*Work to complete*. When you find the line with "Figure 2. The" among the records below, reproduce it and each line after it exactly, ending with the line with "Figure 4. Assessment".

*Data shown*.

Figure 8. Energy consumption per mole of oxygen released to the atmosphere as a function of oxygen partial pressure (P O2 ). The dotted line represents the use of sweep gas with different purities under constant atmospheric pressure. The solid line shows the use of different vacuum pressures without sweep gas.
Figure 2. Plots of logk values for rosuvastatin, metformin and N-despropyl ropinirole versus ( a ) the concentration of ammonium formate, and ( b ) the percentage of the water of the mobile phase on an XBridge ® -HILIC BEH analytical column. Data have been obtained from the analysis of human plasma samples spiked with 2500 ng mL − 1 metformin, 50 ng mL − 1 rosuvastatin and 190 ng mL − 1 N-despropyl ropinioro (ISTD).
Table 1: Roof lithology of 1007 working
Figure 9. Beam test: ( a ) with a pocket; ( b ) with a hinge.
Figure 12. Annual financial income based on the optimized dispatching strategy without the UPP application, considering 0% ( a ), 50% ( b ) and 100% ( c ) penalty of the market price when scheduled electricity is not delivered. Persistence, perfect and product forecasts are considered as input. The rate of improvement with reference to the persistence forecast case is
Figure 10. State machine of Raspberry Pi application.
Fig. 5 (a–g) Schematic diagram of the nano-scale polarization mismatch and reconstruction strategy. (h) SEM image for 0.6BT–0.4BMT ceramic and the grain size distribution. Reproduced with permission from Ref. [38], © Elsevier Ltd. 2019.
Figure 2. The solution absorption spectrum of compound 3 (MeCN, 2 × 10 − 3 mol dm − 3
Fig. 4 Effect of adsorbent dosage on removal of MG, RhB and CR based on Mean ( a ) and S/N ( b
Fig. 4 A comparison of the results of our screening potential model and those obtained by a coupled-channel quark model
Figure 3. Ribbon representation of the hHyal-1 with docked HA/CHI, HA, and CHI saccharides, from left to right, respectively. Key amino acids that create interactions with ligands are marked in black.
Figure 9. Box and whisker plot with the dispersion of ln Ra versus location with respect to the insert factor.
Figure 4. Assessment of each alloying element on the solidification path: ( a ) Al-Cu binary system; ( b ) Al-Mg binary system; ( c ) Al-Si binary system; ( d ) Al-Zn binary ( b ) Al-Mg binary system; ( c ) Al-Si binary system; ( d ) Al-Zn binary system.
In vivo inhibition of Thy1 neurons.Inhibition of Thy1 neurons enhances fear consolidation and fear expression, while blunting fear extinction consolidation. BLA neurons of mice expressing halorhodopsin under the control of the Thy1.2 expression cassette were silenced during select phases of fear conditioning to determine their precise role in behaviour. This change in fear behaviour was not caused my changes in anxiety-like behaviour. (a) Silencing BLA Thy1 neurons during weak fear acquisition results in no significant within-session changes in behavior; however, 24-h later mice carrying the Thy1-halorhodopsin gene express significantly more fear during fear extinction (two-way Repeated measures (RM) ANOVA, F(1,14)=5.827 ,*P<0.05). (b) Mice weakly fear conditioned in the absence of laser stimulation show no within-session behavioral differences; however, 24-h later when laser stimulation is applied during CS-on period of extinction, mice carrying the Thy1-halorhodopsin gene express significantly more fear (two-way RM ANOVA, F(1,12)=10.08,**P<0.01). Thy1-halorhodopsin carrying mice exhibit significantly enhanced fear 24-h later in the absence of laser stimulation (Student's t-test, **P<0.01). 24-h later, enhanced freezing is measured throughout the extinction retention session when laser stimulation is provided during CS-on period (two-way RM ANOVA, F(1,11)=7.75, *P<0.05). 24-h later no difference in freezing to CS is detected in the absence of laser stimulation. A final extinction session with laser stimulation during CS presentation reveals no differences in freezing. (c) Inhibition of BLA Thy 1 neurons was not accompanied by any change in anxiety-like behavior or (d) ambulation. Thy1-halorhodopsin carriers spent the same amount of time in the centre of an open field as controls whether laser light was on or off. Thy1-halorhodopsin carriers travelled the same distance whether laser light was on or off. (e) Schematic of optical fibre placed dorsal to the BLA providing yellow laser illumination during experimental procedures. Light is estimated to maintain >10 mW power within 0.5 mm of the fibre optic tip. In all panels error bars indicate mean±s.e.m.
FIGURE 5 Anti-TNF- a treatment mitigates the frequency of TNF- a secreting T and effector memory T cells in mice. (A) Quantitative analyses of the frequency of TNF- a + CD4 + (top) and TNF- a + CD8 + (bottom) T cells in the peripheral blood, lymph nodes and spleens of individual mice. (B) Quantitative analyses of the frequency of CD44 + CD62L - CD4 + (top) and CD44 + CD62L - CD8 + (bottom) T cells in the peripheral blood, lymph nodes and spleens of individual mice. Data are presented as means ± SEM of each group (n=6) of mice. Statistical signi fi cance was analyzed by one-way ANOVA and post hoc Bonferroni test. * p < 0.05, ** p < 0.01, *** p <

*Task response*.
Figure 2. The solution absorption spectrum of compound 3 (MeCN, 2 × 10 − 3 mol dm − 3
Fig. 4 Effect of adsorbent dosage on removal of MG, RhB and CR based on Mean ( a ) and S/N ( b
Fig. 4 A comparison of the results of our screening potential model and those obtained by a coupled-channel quark model
Figure 3. Ribbon representation of the hHyal-1 with docked HA/CHI, HA, and CHI saccharides, from left to right, respectively. Key amino acids that create interactions with ligands are marked in black.
Figure 9. Box and whisker plot with the dispersion of ln Ra versus location with respect to the insert factor.
Figure 4. Assessment of each alloying element on the solidification path: ( a ) Al-Cu binary system; ( b ) Al-Mg binary system; ( c ) Al-Si binary system; ( d ) Al-Zn binary ( b ) Al-Mg binary system; ( c ) Al-Si binary system; ( d ) Al-Zn binary system.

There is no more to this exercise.